EXERCISE REQUIREMENTS:
1. Name every real person mentioned by name in the diary entries, leaving out the movie character.
2. Write the next part of the diary entries, picking up after their final sentence.

TEXT BLOCK:
One more Friday here, then…

Tenielle says the saddest day of her life is going to be the day I leave.

But there’s nothing to be done about it now.  

Build up the tears.

Nine more days.

 

August 4, 1994 – Thursday – 11:58 p.m.

Work was hectic tonight, but I did okay.  They had me in the grill, something I never do, and I was the one of the few back there.

Kevin and I went to Peter’s this afternoon.  We played Monopoly and Super Nintendo.  I forgot to write in here about getting my braces taken off.  It feels really good.  My tongue can’t seem to leave the front of my teeth alone.  They are so smooth.  I have to wear a positioner at night though.

I learned something today by reading an article about Forrest Gump.  I saw the movie, but I got sick as a dog in the middle of it, so I really want to see it again.  But the article said that Forrest Gump as a movie had something not many movies did:  Pure Decency.  The simpler the better.  Would I jump out of a moving boat and swim just to see a friend?  Or would I take the time to dock it and walk to him?  Perhaps the rest of the world is the one with the problem and people like Forrest Gump are the only ones in their right mind.

I will be 18-years-old in 13 days.

August 3, 1994 – Wednesday – 3:03 a.m.

It’s real early Wednesday morning, but to me it’s still Tuesday.

Physical quantity readout data:
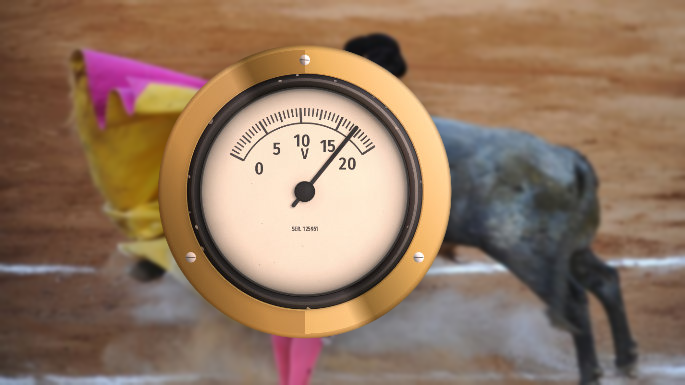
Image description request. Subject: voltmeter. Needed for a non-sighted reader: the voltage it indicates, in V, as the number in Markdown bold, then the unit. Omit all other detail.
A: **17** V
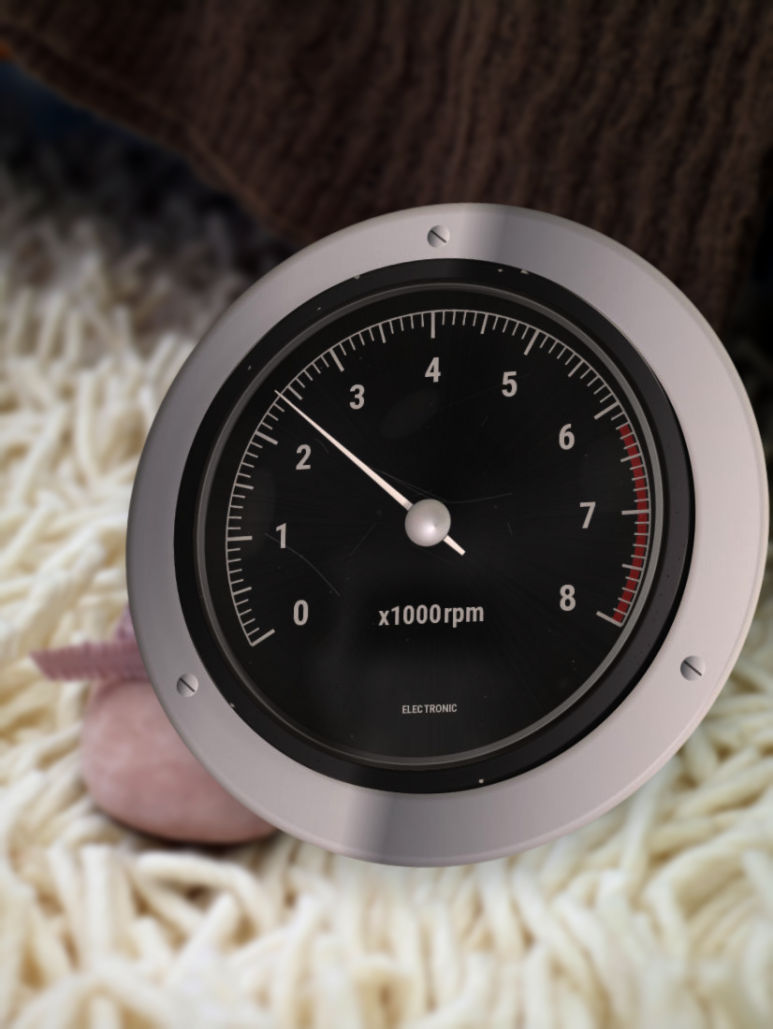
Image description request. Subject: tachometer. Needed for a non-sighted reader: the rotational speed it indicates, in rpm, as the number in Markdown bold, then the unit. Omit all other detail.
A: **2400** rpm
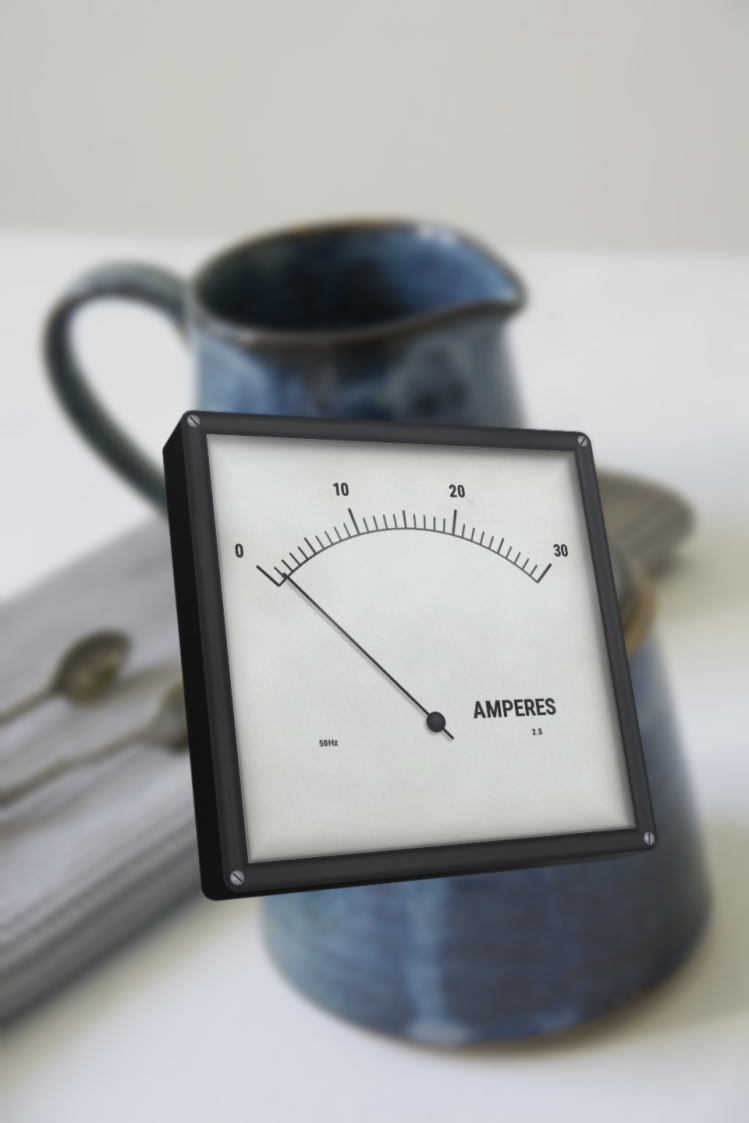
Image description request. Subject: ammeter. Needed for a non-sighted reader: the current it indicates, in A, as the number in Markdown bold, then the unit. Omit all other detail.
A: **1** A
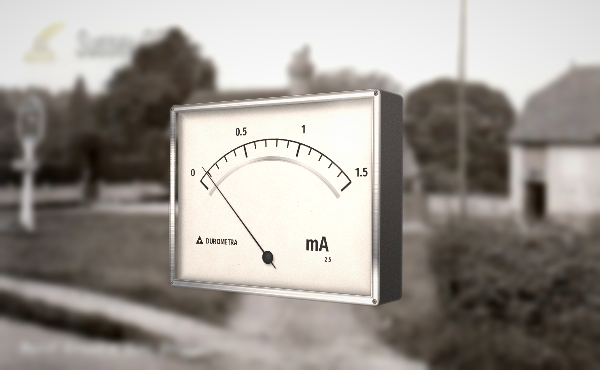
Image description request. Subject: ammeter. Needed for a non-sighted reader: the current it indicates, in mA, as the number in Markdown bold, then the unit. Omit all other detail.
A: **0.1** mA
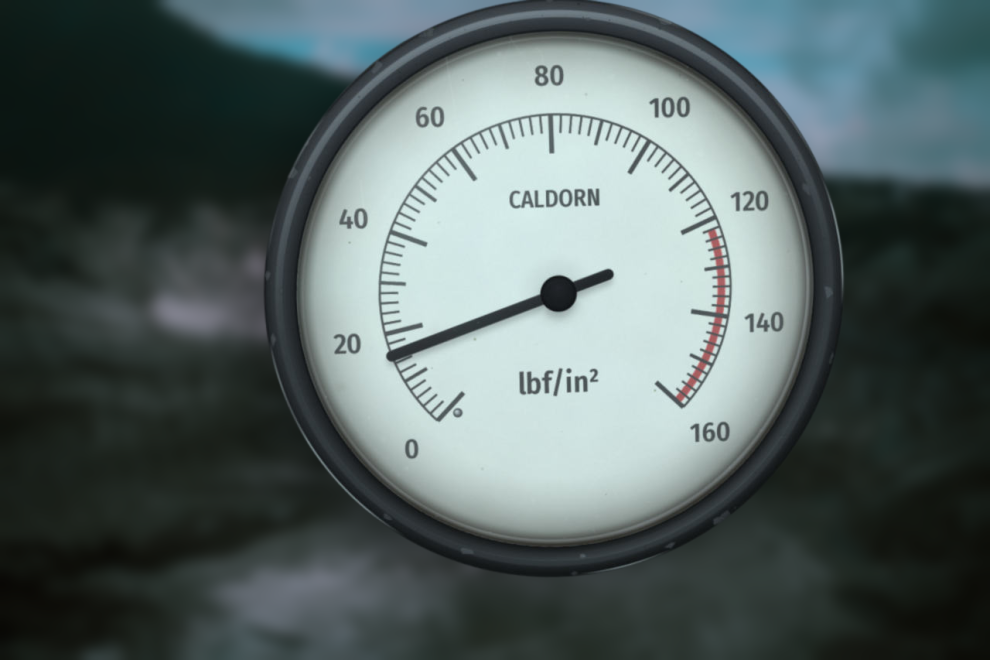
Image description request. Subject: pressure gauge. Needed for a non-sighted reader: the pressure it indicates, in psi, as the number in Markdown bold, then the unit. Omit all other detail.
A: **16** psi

RESPONSES FOR EACH TASK:
1. Tenielle, Kevin, Peter

2.
Work was fun tonight.  Jonathan brought me home.  We played Super Nintendo and then wrote a letter together.  The letter was to Jenna.  She’s been writing to him and she likes him.  Jonathan wants to get her off his back, so together we wrote a letter that was sort of cruel.  It was his idea though.  He led her up to where he really liked her and wanted to be her girlfriend, but then wrote, “but why the heck would I want that.”

He then listed out a bunch of reasons, all describing how young and immature she is and how she can’t express her feelings.  It’s really mean and really blunt, but also done in a joking way.  I’m supposed to give it to her at church; Jonathan will be working.

Also, tomorrow morning at 9:30 a.m. I get my braces taken off.  I can’t wait.  Then I work that afternoon.  We’re supposed to go over to Christ’s house tomorrow evening.  I can’t wait to see Christi.  She’s so grown up compared to…well…Jenna’s still a great friend.  I won’t be mean like Jonathan.  I appreciate her for who she is.